With her sedate, elegant sculptures enjoying increased visibility, Simone Leigh has been chosen to represented the United States at the 2022 edition of the Venice Biennale in Italy, the world’s biggest art festival. The Institute of Contemporary Art Boston is commissioning the pavilion in the cooperation with the U.S. Department of State’s Bureau of Educational and Cultural Affairs, with ICA director Jill Medvedow and chief curator Eva Respini at the helm.
Leigh’s Venice Biennale presentation, which will run from April 23 to November 27, 2022, will be followed by an ICA show in 2023. That exhibition—the New York–based artist’s biggest survey show to date—will include her Biennale works.
“This is an area where the United States productively works with all other countries around the globe, and there’s no better artist for our time,” Medvedow told ARTnews.
Leigh’s Venice Biennale pavilion is set to include new sculptures by the artist, whose work centers Black women and draws on an array of crisscrossing historical strands and references. A monumental bronze sculpture will be situated outside the pavilion, and inside will be works made from raffia, ceramic, and bronze—materials that have become staples in Leigh’s work.

As part of the Biennale project, Leigh is also working with Spelman College’s Atlanta University Center Art History + Curatorial Studies Collective, which aims to cultivate curators and scholars with the hope of launching Black professionals into an institutional pipeline that has historically skewed white. Art historian Nikki Greene and MIT List Center for Visual Arts director Paul C. Ha will act as advisers to the partnership, which will see participants work with Leigh in the run-up to the exhibition and contribute to the catalogue.
[See a list of which artists have been picked to do pavilions at the 2022 Venice Biennale.]
Over the past couple decades, Leigh has created a distinctive body of work that pays homage, often in low-key, allusive ways, to aspects of Black history. Born in Chicago in 1967, Leigh has worked in a variety of modes, though she is best-known for her large-scale sculptures, which frequently make use of styles culled from African art. Often, though not always, they feature Black figures whose bodies appear to fuse with various objects; they are usually depicted eyeless and earless.
In 2016, for example, in a presentation put on by the Studio Museum in Harlem, she created the work A particularly elaborate imba yokubikira, or kitchen house, stands locked up while its owners live in diaspora in New York’s Marcus Garvey Park. For it, she created three hut-like forms with thatch roofs, translating an architectural style drawn from Zimbabwe’s Shona-speaking communities for a new locale.

Yet her work has also taken on more expansive forms that include filmmaking, installation, and social practice work. For the arts nonprofit Creative Time in 2014, Leigh created Free People’s Medical Clinic, which welcomed people to attend workshops and medical treatments free of charge. It paid homage to Josephine English, the first Black ob-gyn in New York, and to similar initiatives undertaken by the Black Panthers during the 1960s.

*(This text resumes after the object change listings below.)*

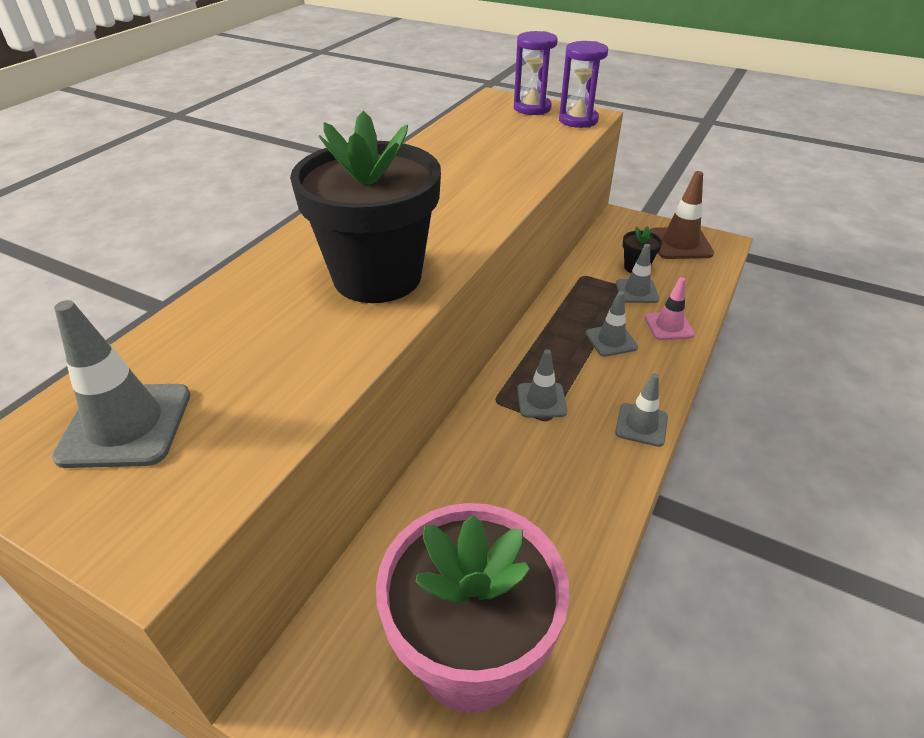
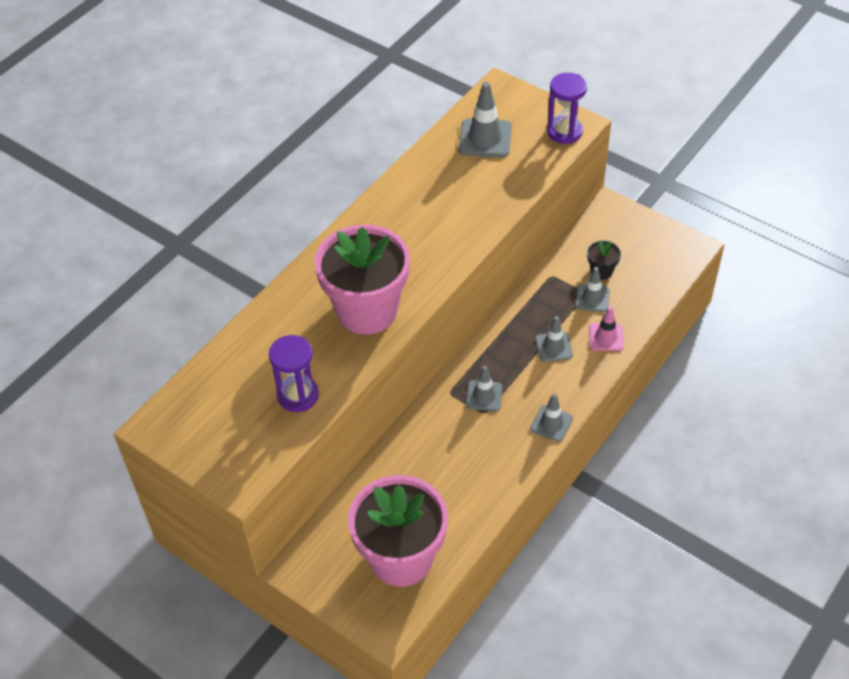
camera: 10 degrees right, 10 degrees up
grey traffic cone [52,300,190,468] -> grey traffic cone moved to [459,82,512,158]
black flower pot [290,111,441,303] -> pink flower pot [314,224,410,335]
purple hourglass [514,31,558,115] -> purple hourglass moved to [269,335,319,412]
brown traffic cone [651,171,714,259] -> none

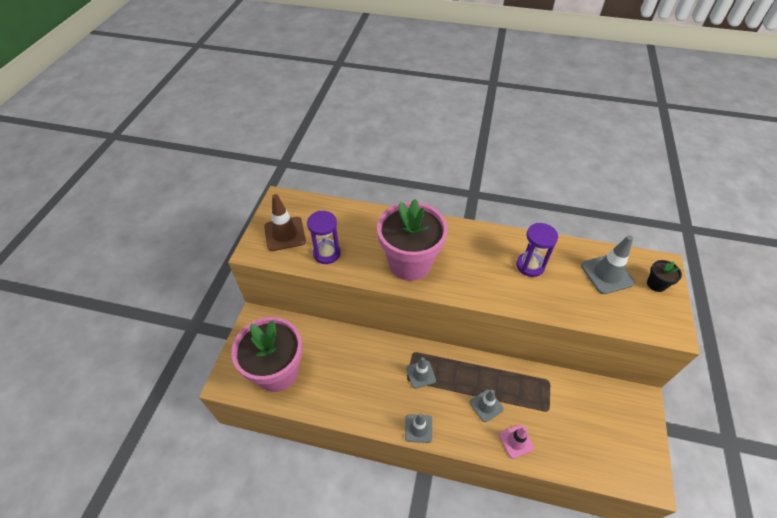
camera: 65 degrees right, 0 degrees up
purple hourglass [547,73,587,144] -> purple hourglass moved to [516,223,558,277]
grey traffic cone [575,267,610,312] -> none
black flower pot [587,240,621,280] -> black flower pot moved to [647,260,682,292]
none -> brown traffic cone [264,194,306,251]

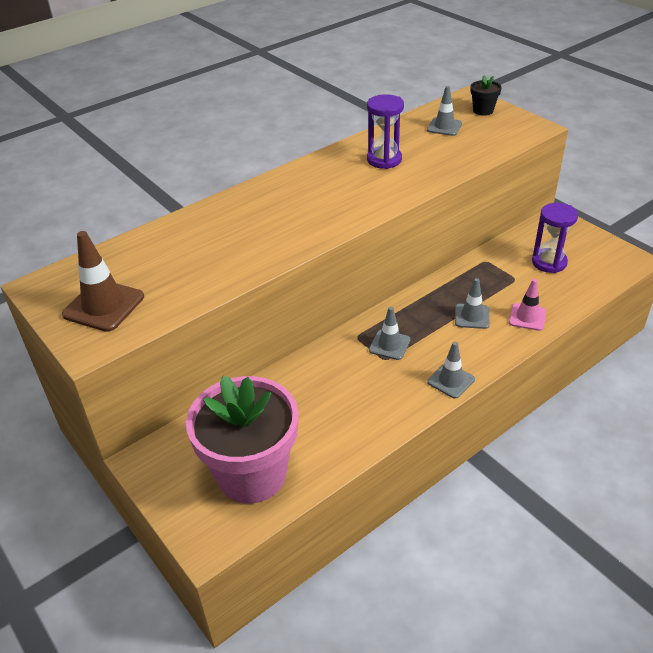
camera: 50 degrees left, 10 degrees down
purple hourglass [307,211,341,264] -> purple hourglass moved to [532,203,578,273]
pink flower pot [377,199,448,281] -> none
grey traffic cone [581,235,635,294] -> grey traffic cone [427,86,462,136], size x0.64

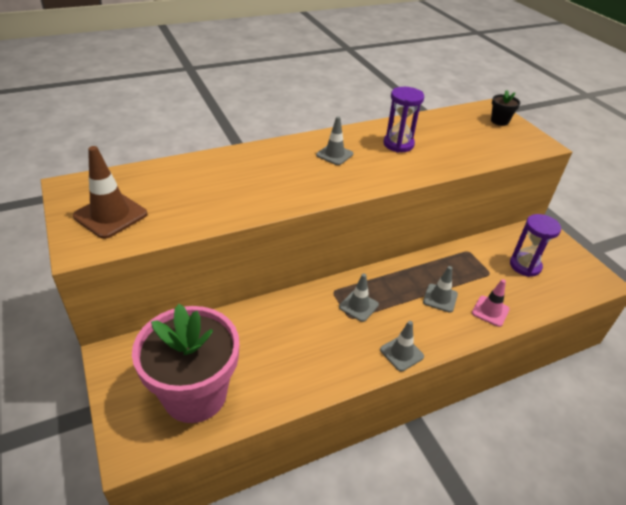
camera: 10 degrees right, 0 degrees up
grey traffic cone [427,86,462,136] -> grey traffic cone moved to [316,116,353,165]

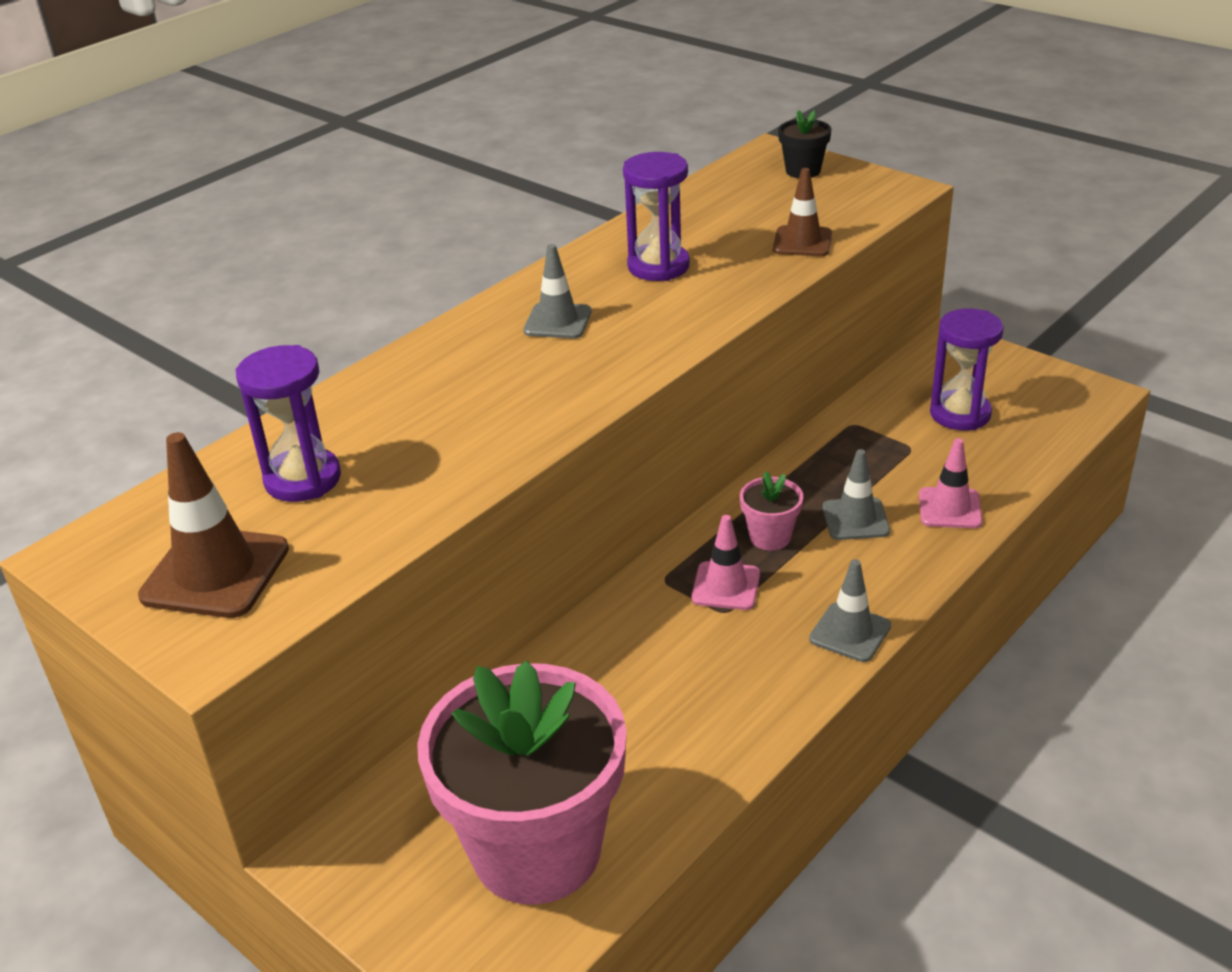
camera: 20 degrees left, 5 degrees down
grey traffic cone [339,273,379,322] -> pink traffic cone [691,515,760,610]
none -> purple hourglass [236,345,341,502]
none -> pink flower pot [740,471,803,550]
none -> brown traffic cone [773,168,832,256]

The Biennale pavilion comes as Leigh’s fame ascends in the art world and beyond. In 2018, she won the Guggenheim Museum’s $100,000 Hugo Boss Prize, and in 2019, she joined Hauser & Wirth, one of the world’s biggest galleries. Her work has also appeared in exhibitions such as the Berlin Biennale, the Whitney Biennial, and the Dak’Art Biennale of Contemporary African Art, and such venues as MoMA PS1, the New Museum, the Hammer Museum, and other venues.

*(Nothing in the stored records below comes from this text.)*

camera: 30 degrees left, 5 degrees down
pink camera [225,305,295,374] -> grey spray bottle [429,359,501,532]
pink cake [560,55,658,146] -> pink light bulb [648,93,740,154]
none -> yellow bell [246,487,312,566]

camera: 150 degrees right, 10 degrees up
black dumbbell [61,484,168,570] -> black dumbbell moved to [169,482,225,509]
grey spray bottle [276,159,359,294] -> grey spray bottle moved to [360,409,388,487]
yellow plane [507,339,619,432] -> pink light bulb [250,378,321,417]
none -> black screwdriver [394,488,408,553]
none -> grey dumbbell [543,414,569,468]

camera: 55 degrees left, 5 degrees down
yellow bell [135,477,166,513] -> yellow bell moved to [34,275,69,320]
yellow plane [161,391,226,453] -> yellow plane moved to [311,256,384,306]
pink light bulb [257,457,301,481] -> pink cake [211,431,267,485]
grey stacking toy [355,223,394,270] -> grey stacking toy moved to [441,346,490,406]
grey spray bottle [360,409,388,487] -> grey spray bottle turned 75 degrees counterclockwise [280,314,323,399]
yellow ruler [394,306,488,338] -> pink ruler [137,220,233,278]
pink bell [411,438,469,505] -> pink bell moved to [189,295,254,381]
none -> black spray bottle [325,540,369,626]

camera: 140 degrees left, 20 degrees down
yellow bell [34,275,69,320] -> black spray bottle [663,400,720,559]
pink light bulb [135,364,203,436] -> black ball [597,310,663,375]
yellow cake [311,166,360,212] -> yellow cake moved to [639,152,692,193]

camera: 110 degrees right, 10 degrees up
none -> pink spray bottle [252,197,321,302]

Past artists to have represented the U.S. at the Biennale have in recent years included Martin Puryear (2019), Mark Bradford (2017), Joan Jonas (2015), Sarah Sze (2013), and Allora & Calzadilla (2011).
Leigh’s pavilion is set to make history at the Biennale. No other Black woman based in the U.S. has ever helmed a pavilion at the art festival.

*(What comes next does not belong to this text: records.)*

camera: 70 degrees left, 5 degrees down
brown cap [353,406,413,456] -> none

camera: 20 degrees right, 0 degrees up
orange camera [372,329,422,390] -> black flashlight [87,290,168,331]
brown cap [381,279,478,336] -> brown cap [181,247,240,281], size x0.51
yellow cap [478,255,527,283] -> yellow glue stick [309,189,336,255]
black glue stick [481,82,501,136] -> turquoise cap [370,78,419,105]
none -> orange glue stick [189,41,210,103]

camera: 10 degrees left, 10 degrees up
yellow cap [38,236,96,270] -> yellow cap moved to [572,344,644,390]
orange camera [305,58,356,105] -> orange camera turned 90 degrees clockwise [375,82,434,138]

“What we’re seeing right now is an unbelievable explosion in the presentation of work of African-American and diasporic intellectuals, creative, artists, writers, and thinkers,” Medvedow said. “It is overdue, really exciting, and critically important, and Simone is part of this flourishing. It recognizes an artist who has been hard at work at making her art and building her art for decades. The decision is based on the importance of her and her ideas.”